News | Jan. 4, 2023

Turkey’s Future in NATO: Asset or Liability?

By Paul J. David-Justus National Institute for Public Policy

In September 2020, Greece and Turkey narrowly avoided war as a result of a dispute regarding offshore energy exploration rights in the Aegean Sea. This near-miss propelled Athens to pursue a military modernization program over the fear of a possible future escalation with Ankara—an ally ostensibly committed to Greece’s defense.[1]
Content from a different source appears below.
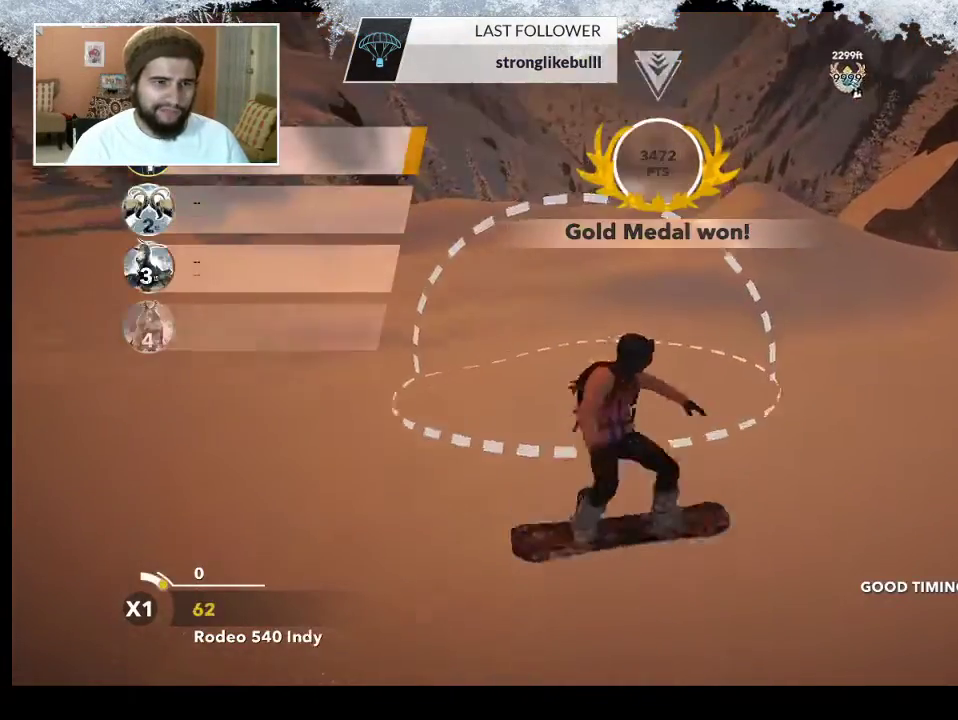
{"buttons": [], "left_stick": "center", "right_stick": "center", "events": [[67, "right_stick", "up-right"], [267, "L2", "up"], [267, "right_stick", "center"]]}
The incident was not an isolated one, however. It followed the Trump administration’s leveling of sanctions against Turkey for its acquisition of the Russian S-400 air defense system in contravention of U.S. concerns, as well as its assault on U.S.-backed Kurdish militias in Syria.[2] It also comes against the backdrop of a deepening internal crackdown by Turkish President Recep Tayyip Erdogan in recent years, featuring mass arrests, the erosion of the rule of law, and marked increases in the power of the Presidency. Further, Turkey has threated to veto Sweden and Finland’s applications for North Atlantic Treaty Organization (NATO) membership amid Russia’s unjust, irredentist invasion of Ukraine, delaying the addition of two strategically valuable members to the Alliance in a bid to gain political concessions.

Cumulatively, these developments have raised questions about Turkey’s future in NATO, with some officials and commentators doubting the value of its continued participation in the bloc.[3] Yet, such a move would be an unprecedented decision for the Alliance—and a potentially catastrophic one. This raises serious questions about the integrity and true purpose of NATO.